Instructions to follow = The line with "Develop an export", the line with "Australia has the", and all lines between them in the material below: return these exactly, and no others.

[Input records]

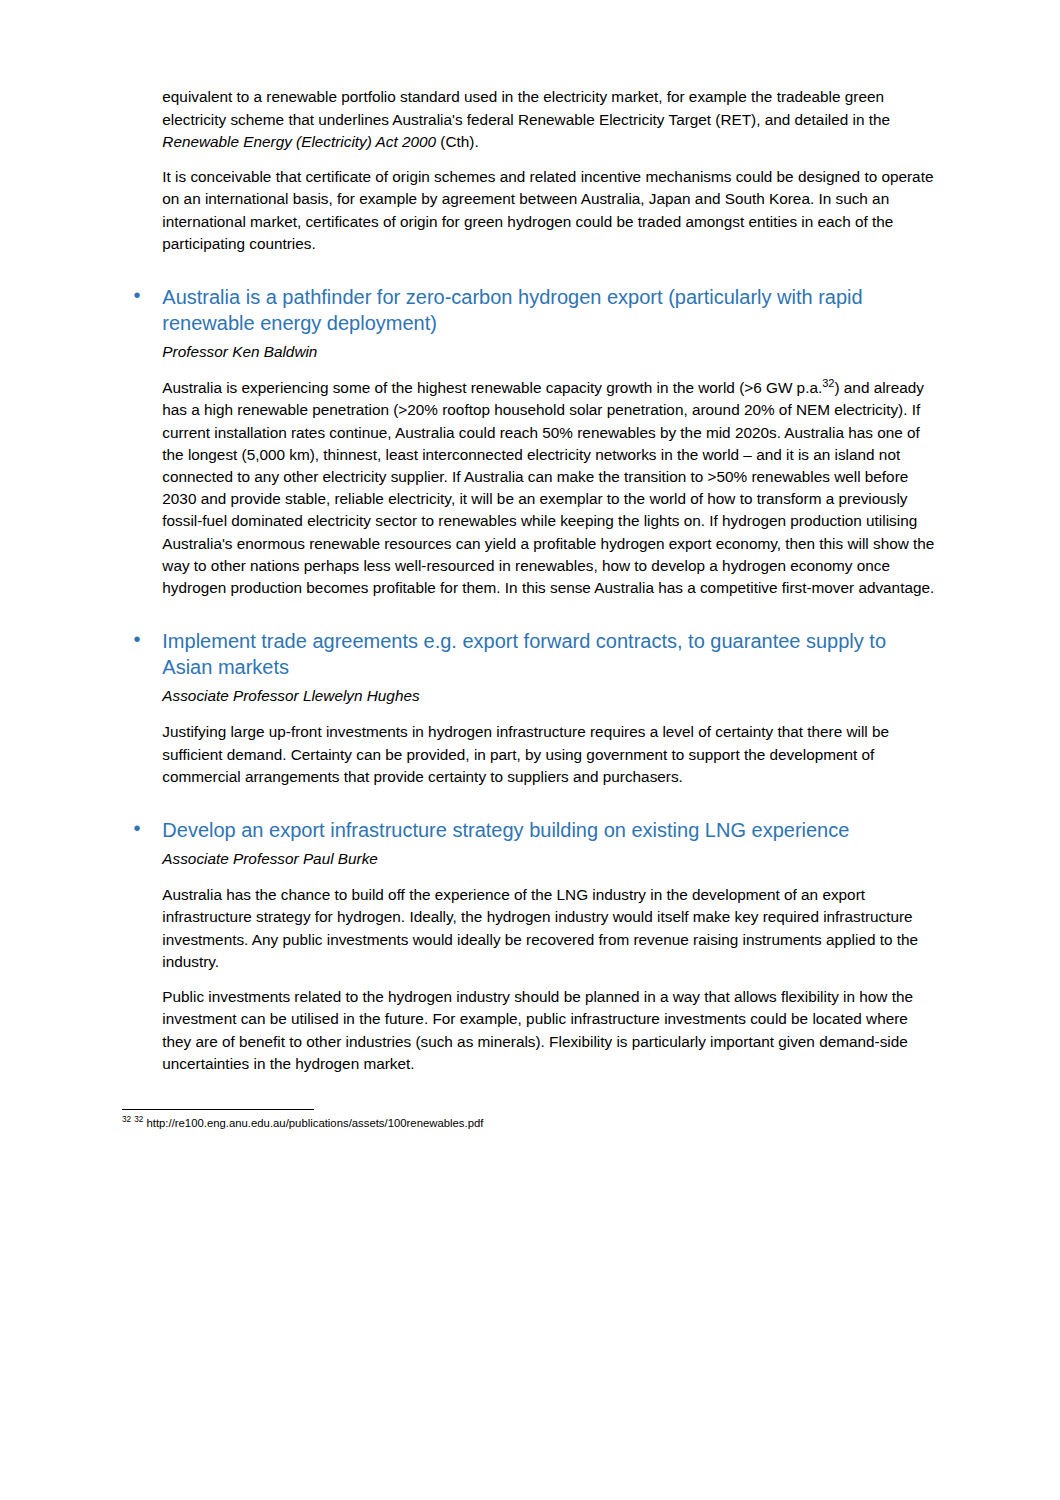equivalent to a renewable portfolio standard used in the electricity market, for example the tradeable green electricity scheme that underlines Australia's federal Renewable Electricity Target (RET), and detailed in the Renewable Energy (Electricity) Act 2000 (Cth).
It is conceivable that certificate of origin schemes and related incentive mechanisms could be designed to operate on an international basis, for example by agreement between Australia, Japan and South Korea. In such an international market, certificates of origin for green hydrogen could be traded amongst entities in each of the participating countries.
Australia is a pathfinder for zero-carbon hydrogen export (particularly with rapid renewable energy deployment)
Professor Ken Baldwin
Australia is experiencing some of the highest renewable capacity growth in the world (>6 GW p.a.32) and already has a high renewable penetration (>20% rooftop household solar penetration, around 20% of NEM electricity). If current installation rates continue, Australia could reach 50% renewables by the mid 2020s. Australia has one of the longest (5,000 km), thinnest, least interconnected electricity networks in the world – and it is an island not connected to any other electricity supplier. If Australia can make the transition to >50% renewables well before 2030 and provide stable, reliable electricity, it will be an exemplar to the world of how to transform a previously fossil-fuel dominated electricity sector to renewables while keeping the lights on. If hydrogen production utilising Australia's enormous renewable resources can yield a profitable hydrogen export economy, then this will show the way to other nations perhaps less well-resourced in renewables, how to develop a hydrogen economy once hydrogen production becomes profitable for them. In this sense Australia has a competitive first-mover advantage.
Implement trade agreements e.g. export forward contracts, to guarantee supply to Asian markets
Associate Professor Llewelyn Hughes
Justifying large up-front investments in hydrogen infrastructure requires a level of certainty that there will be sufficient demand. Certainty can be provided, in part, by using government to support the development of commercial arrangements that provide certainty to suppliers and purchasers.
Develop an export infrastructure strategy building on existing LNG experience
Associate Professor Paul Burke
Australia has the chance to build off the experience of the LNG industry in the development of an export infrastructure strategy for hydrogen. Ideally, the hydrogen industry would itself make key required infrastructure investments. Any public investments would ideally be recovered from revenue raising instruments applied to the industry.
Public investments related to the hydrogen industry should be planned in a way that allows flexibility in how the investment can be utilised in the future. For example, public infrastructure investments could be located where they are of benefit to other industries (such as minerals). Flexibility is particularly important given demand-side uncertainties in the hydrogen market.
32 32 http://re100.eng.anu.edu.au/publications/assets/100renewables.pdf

[/Input records]

Task solution =
Develop an export infrastructure strategy building on existing LNG experience
Associate Professor Paul Burke
Australia has the chance to build off the experience of the LNG industry in the development of an export infrastructure strategy for hydrogen. Ideally, the hydrogen industry would itself make key required infrastructure investments. Any public investments would ideally be recovered from revenue raising instruments applied to the industry.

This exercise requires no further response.